Wann immer er die Kurven durch den Wald oberhalb Wiens fuhr, sah er im Geist schwarz-weiße Bilder von sehnigen Männern in weiten Hosen und ärmellosen Leibchen, ihre sonnenverbrannte Haut von Staub bedeckt, nur den Kopf von einem Hut oder einer Kappe gegen Sonne und Wetter geschützt, wie es in den dreißiger Jahren noch üblich war, bevor das bloße Haupt Einzug in die Männermode gehalten hatte. In Gruppen knieten sie nebeneinander, hieben mit den Hämmern in ihren knochigen Händen einen Pflasterstein neben den anderen an seinen Platz. Um während der Weltwirtschaftskrise der dreißiger Jahre des zwanzigsten Jahrhunderts möglichst vielen Menschen Arbeit zu geben, hatte man auf schwere Maschinen verzichtet. Seit 1935 schlängelte sich Wiens mit fast fünfzehn Kilometern längste Straße entlang der Hügelhänge durch den Wienerwald im Westen der Stadt. Bis 2010 war sie unter Denkmalschutz gestanden. Wie konnte man nur auf die Idee kommen, dieses wunderbare Stück Zeitgeschichte durch eine profane Asphaltfahrbahn zu ersetzen?, fragte sich Freund. Im Sommer fuhr man durch grün leuchtende Waldtunnel, dazwischen gewährten große Wiesen überraschende und spektakuläre Blicke auf die Stadt. Der Herbst legte sich gern mit dicken Nebeldecken auf die Strecke, doch an diesem Morgen brachte die Sonne das bunte Laub zum Glühen. Im Schatten unter der Farbenpracht entdeckte Freund die zwei Einsatzwagen am Straßenrand. Daneben wartete ein uniformierter Polizist. Dahinter führte eine schmale Forststraße, eher schon ein Waldweg, ins Gehölz. Auf beiden Seiten spannten sich Absperrbänder von Baum zu Baum. Der Streifenbeamte erklärte Freund den Weg. Freund beschloss, die restliche Strecke zu Fuß zu gehen, und stellte den Wagen ab.

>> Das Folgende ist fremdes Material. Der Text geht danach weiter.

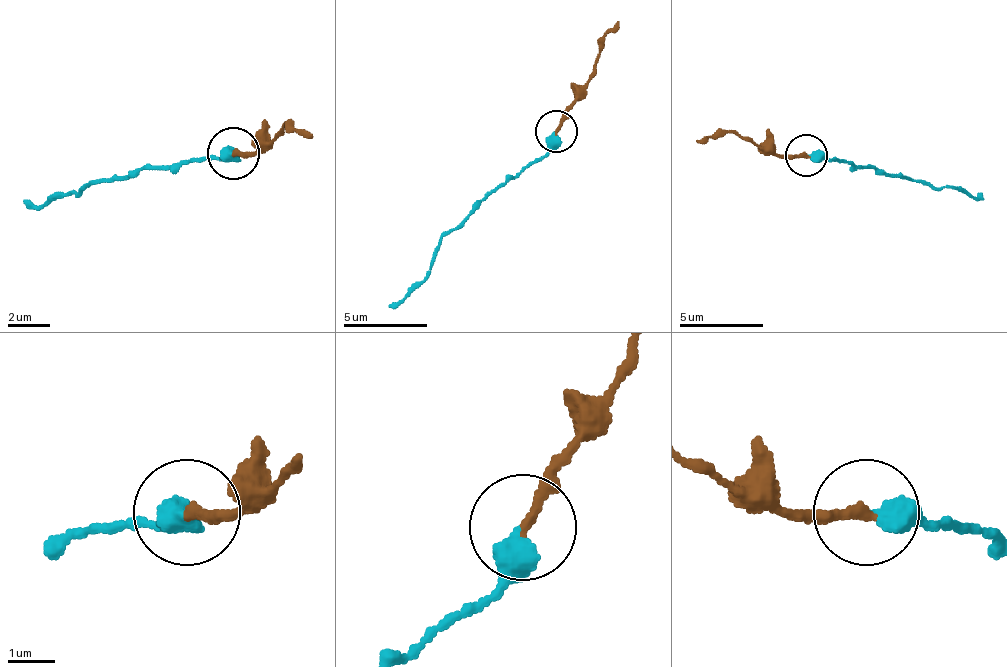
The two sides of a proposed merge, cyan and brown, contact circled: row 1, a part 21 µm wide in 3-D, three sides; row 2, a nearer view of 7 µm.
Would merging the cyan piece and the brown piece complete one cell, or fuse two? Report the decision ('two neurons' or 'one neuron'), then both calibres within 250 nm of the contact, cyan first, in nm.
two neurons; 500 nm thick on the cyan side, 220 nm on the other

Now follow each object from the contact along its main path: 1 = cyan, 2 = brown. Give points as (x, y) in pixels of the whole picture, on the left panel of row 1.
1: (232, 151), (90, 183), (75, 193), (22, 199)
2: (232, 151), (258, 151), (284, 125), (310, 136)

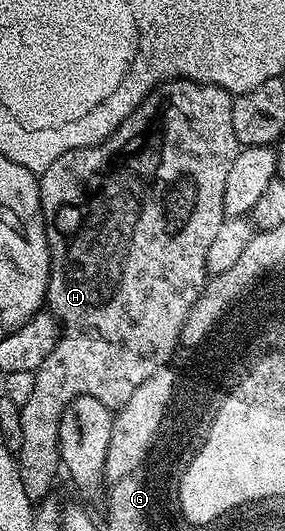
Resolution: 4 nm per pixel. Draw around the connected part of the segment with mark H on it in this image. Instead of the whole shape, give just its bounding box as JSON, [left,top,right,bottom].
[18,79,242,503]

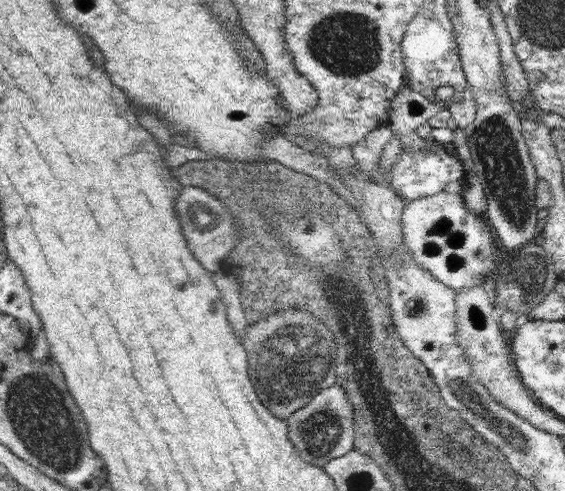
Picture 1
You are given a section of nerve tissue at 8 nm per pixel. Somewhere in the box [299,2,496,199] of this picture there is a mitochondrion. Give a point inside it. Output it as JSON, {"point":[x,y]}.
{"point":[346,43]}

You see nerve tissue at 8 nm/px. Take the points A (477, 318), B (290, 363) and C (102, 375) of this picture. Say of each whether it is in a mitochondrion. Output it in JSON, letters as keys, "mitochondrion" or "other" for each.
{"A":"mitochondrion","B":"mitochondrion","C":"other"}

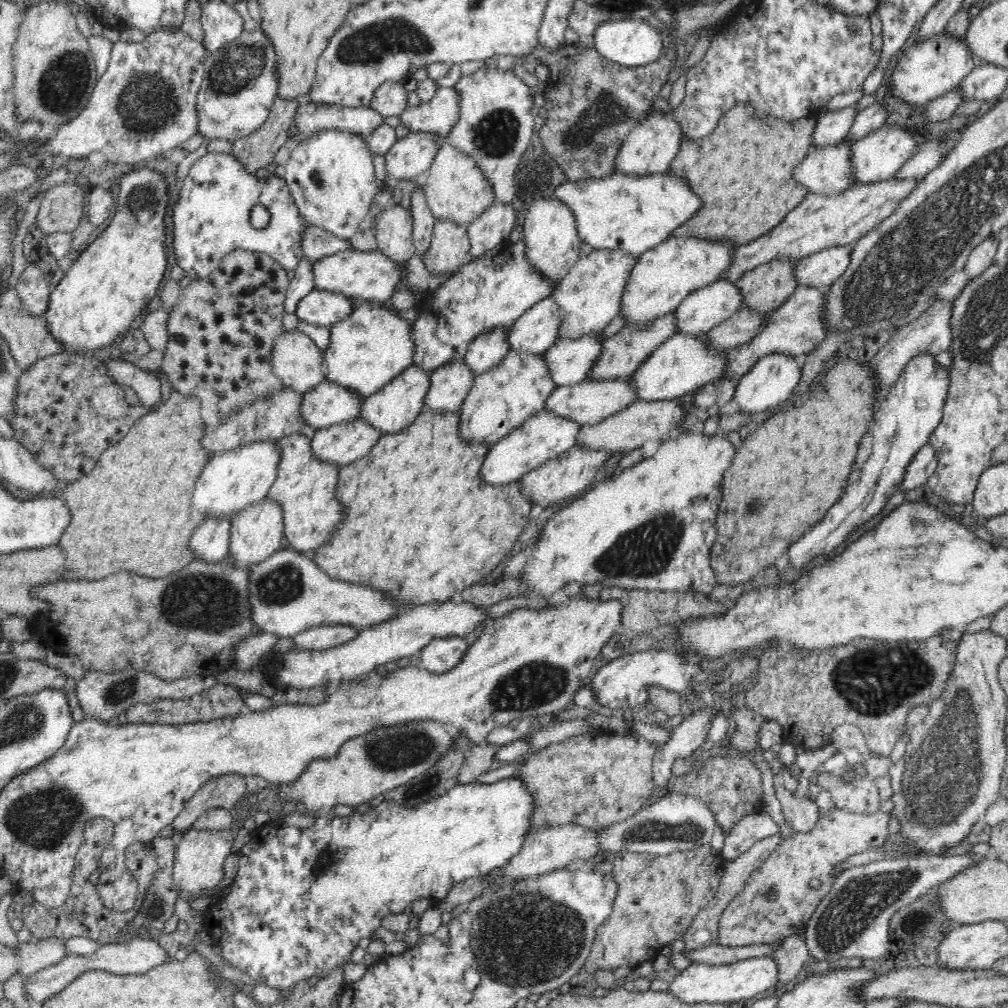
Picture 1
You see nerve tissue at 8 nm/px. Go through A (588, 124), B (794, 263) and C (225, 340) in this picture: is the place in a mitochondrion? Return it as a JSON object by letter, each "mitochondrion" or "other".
{"A":"mitochondrion","B":"other","C":"other"}

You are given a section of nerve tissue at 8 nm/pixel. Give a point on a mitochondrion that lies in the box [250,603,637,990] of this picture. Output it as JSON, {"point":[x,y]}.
{"point":[521,943]}

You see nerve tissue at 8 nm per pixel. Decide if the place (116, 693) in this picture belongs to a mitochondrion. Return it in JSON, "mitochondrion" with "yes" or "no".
{"mitochondrion":"yes"}

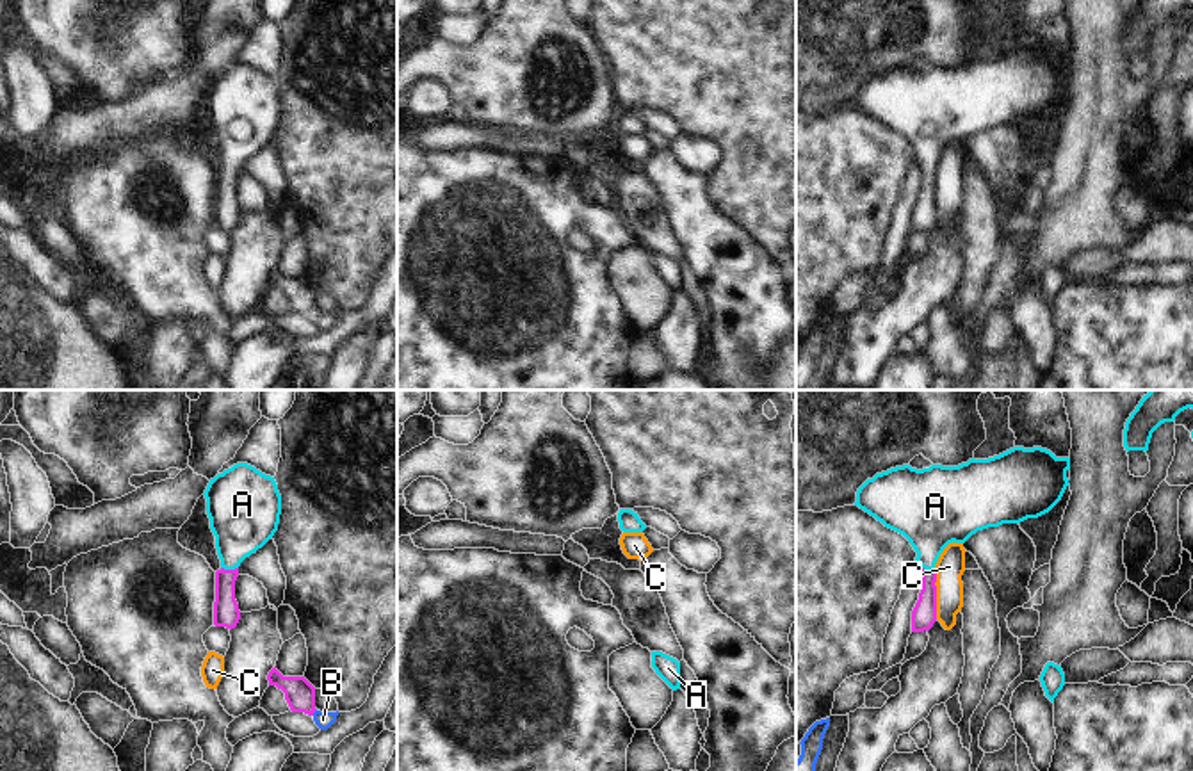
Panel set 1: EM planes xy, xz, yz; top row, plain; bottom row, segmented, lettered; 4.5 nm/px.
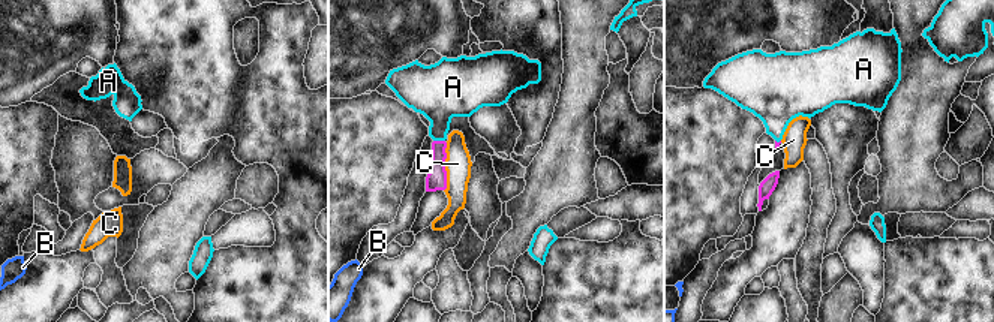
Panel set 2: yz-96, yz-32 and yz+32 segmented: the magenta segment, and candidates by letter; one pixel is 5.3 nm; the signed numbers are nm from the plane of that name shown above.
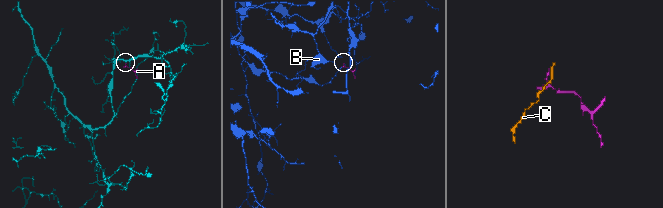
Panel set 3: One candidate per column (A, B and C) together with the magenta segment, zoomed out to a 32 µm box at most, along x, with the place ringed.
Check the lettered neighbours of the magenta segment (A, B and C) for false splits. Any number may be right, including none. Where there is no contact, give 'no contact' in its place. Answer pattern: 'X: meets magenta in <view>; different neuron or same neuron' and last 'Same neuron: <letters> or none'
A: meets magenta in xy; same neuron
B: meets magenta in xy; different neuron
C: meets magenta in yz; different neuron
Same neuron: A

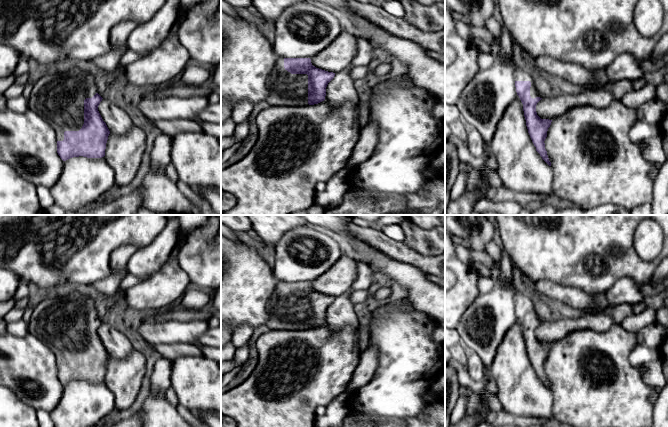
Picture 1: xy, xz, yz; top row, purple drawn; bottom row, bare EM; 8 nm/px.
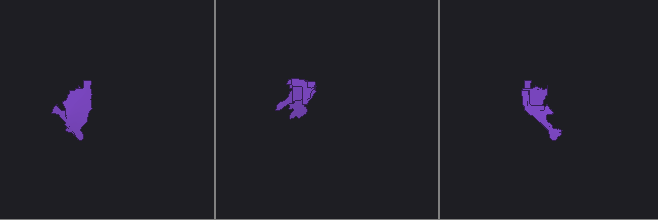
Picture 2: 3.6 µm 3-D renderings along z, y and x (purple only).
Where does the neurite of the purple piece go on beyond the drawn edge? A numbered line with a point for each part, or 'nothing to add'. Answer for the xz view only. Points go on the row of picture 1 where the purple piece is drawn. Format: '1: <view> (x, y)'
1: xz (286, 89)

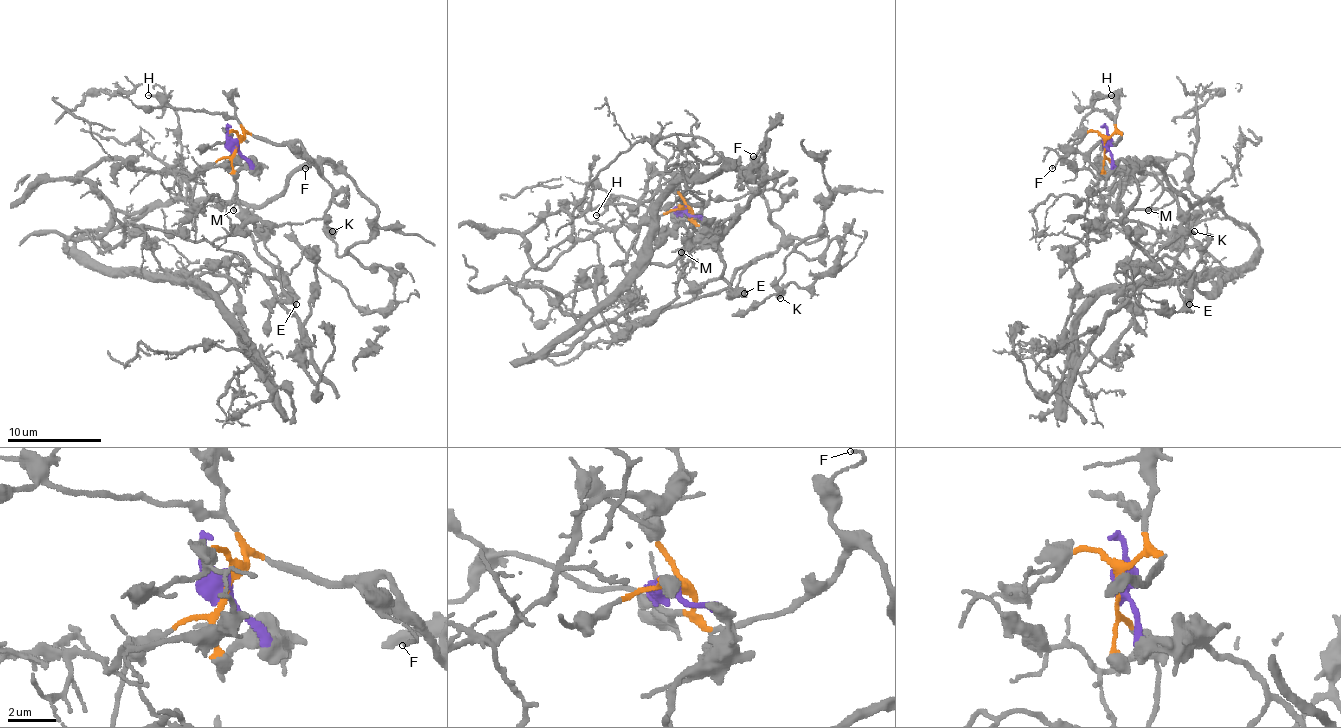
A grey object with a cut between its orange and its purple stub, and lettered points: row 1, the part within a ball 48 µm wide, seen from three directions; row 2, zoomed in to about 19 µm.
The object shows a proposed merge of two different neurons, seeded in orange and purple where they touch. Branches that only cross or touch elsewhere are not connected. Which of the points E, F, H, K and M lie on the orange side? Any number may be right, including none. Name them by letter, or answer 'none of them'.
F, H, K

Die Luft war kühl, fast frostig. Es war der 10. Oktober. Freund zog die Jacke am Kragen zusammen und versenkte die Hände in den Taschen. Im Lauf des Tages sollte es wärmer werden, ein Altweibersommertag. Er sog den Geruch des Waldes ein. Um keine Spuren zu zerstören, ging er außerhalb der Absperrung zwischen den Bäumen hindurch. Seine Füße raschelten durch das rote und gelbe Laub. Er spürte die Bereitschaftsnacht in den Gliedern. Die Bewegung tat ihm gut. Vor zwei Stunden mussten Lia Petzold und Alfons Wagner zu einer Messerstecherei im zehnten Bezirk, bei der einer liegen geblieben war. Zeugen hatten die Täter erkannt, und die Fahndung war draußen. Kaum eine Stunde später waren Marietta Varic und Lukas Spazier zu einem Familienstreit in den zweiundzwanzigsten Bezirk ausgerückt. Die Frau hatte ihrem betrunkenen Mann eine zerschlagene Flasche in den Hals gerammt. Die Vorausteams, die üblicherweise als Erste an Tatorte gerufen wurden, um zu entscheiden, ob überhaupt Ermittler aus einer der Gewaltgruppen anrücken sollten, waren ebenfalls alle unterwegs.
Blieb nur mehr er, nach dem Anruf vor einer Viertelstunde. Als sie ihm mitteilten, was sie gefunden hatten, überlegte er einen Moment, gar nicht hinzufahren.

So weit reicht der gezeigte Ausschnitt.